Walter Birdsall and his wife Pam are part of the Couple to Couple League. They are part of Napa Valley Culture of Life, provide NFP instruction, and conduct monthly Date Nights at Napa’s St. Apollinaris Catholic Church. They were certified as NFP instructors in 2008, though they arrived at this from a long journey. Birdsall said, “My wife and I were cradle Catholics, but we left the Church during our high school years. We had a conversion after being married for 10 years. We had used (artificial) contraception, but we became aware of NFP and Church teaching against contraception. It was like scales falling from our eyes. Contraception had affected our marriage adversely. We give back to others by promoting NFP. We returned to the Church around 1990, and we started NFP in 1993.”

After their conversion, Birdsall said they now see acceptance of contraception as foundational to a culture of death. He commented, “It’s led to a decline of marriage and disintegration of families. NFP offers the ability to regulate births and supports life with natural rhythms. It doesn’t destroy life.”

The point of Natural Family Planning is to work in accord with natural processes, rather than interfering and frustrating them with chemicals, surgery and implements.

Birdsall also discussed why growing numbers of young people are condemning abortion, with hundreds of them participating in the March for Life as well as the West Coast Walk for Life, but are in agreement with LGBT causes. He said, “Sex has become about pleasure. The importance of marriage is lost on people. We can get what we want, we don’t have to get married. In a divorce culture, marriage is seen as a disposable commodity. The specialness of marriage has been lost… Why not marry someone of the same sex?” Birdsall concluded, “Even Catholics don’t understand what marriage is. Marriage is now seen as a social convention, for societal needs, not something sacred. God created marriage for humanity and the Church.”

Here we see the core of the matter: the necessity of reverence and gratitude for God’s providence. We’re unable to trust God’s plan. We prefer our own. We don’t trust God because we don’t respect that His thoughts are not our thoughts.

Birdsall commented on the problems for Respect Life in the current culture. He said, “We do have a problem with respect. We see it played out in the political world. I’m appalled by the recent election campaigns. People have lost touch with the dignity of the human person. We are more than our bodily experience.” Birdsall continued, “We’re playing God. ‘This is my body, I can do with it what I want.’ People have stopped respecting the bodies of themselves and others. I think it’s usually out of ignorance. People don’t understand the purpose of their lives and God’s sovereignty. We have lots of knowledge, but lack wisdom.”

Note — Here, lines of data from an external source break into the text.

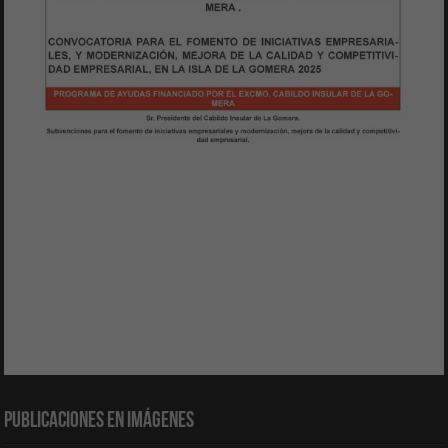
Publicaciones en Imágenes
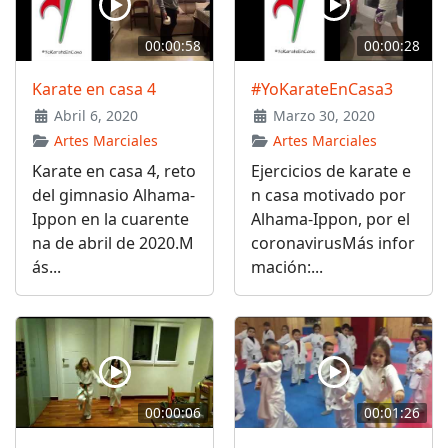
00:00:58
00:00:28
Karate en casa 4
#YoKarateEnCasa3
Abril 6, 2020
Marzo 30, 2020
Artes Marciales
Artes Marciales
Karate en casa 4, reto
Ejercicios de karate e
del gimnasio Alhama-
n casa motivado por
Ippon en la cuarente
Alhama-Ippon, por el
na de abril de 2020.M
coronavirusMás infor
ás...
mación:...
00:00:06
00:01:26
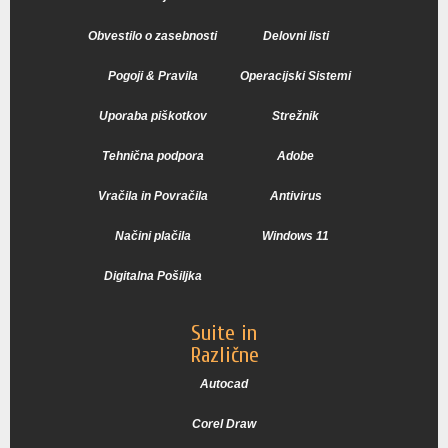
Obvestilo o zasebnosti
Delovni listi
Pogoji & Pravila
Operacijski Sistemi
Uporaba piškotkov
Strežnik
Tehnična podpora
Adobe
Vračila in Povračila
Antivirus
Načini plačila
Windows 11
Digitalna Pošiljka
Suite in
Različne
Autocad
Corel Draw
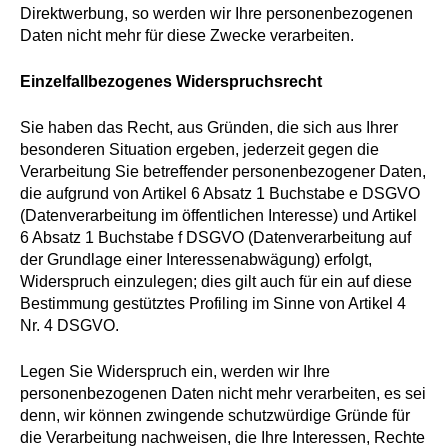
Direktwerbung, so werden wir Ihre personenbezogenen
Daten nicht mehr für diese Zwecke verarbeiten.
Einzelfallbezogenes Widerspruchsrecht
Sie haben das Recht, aus Gründen, die sich aus Ihrer
besonderen Situation ergeben, jederzeit gegen die
Verarbeitung Sie betreffender personenbezogener Daten,
die aufgrund von Artikel 6 Absatz 1 Buchstabe e DSGVO
(Datenverarbeitung im öffentlichen Interesse) und Artikel
6 Absatz 1 Buchstabe f DSGVO (Datenverarbeitung auf
der Grundlage einer Interessenabwägung) erfolgt,
Widerspruch einzulegen; dies gilt auch für ein auf diese
Bestimmung gestütztes Profiling im Sinne von Artikel 4
Nr. 4 DSGVO.
Legen Sie Widerspruch ein, werden wir Ihre
personenbezogenen Daten nicht mehr verarbeiten, es sei
denn, wir können zwingende schutzwürdige Gründe für
die Verarbeitung nachweisen, die Ihre Interessen, Rechte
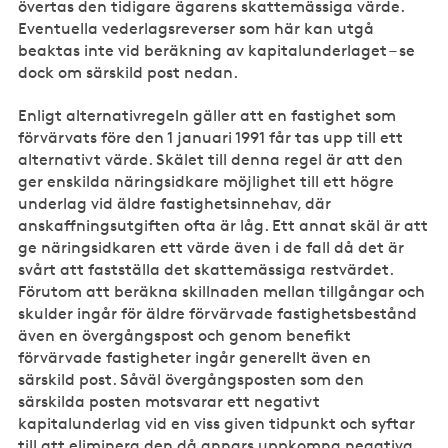
övertas den tidigare ägarens skattemässiga värde.
Eventuella vederlagsreverser som här kan utgå
beaktas inte vid beräkning av kapitalunderlaget – se
dock om särskild post nedan.
Enligt alternativregeln gäller att en fastighet som
förvärvats före den 1 januari 1991 får tas upp till ett
alternativt värde. Skälet till denna regel är att den
ger enskilda näringsidkare möjlighet till ett högre
underlag vid äldre fastighetsinnehav, där
anskaffningsutgiften ofta är låg. Ett annat skäl är att
ge näringsidkaren ett värde även i de fall då det är
svårt att fastställa det skattemässiga restvärdet.
Förutom att beräkna skillnaden mellan tillgångar och
skulder ingår för äldre förvärvade fastighetsbestånd
även en övergångspost och genom benefikt
förvärvade fastigheter ingår generellt även en
särskild post. Såväl övergångsposten som den
särskilda posten motsvarar ett negativt
kapitalunderlag vid en viss given tidpunkt och syftar
till att eliminera den då annars uppkomna negativa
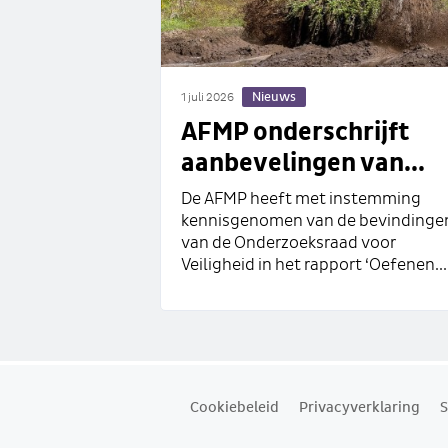
Nieuws
1 juli 2026
AFMP onderschrijft
aanbevelingen van...
De AFMP heeft met instemming
kennisgenomen van de bevindinge
van de Onderzoeksraad voor
Veiligheid in het rapport ‘Oefenen...
Cookiebeleid
Privacyverklaring
S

In Holy Scripture, knowledge can be dangerous, as shown by the Fall in Eden. The knowledge of good and evil leads to Original Sin, concupiscence and enmity between the sexes. On the other hand, wisdom brings discernment and life. King Solomon asks for wisdom rather than riches, power and longevity (1 Kings 3:3-14). His first wise act is saving a baby’s life (1 Kings 3:16-28). In the Wisdom of Solomon, he recognizes the dignity of all life (Wisdom 7:1-6). This is contrasted with the “might is right” of the foolish who claim (Wisdom 2:11), “What is weak proves itself to be useless.” Knowledge is insufficient, while wisdom gives and enriches life. Wisdom is one of the Holy Spirit’s gifts (CCC 1831). Wisdom strengthens us, enabling us to see the sanctity of human life and stand up for it.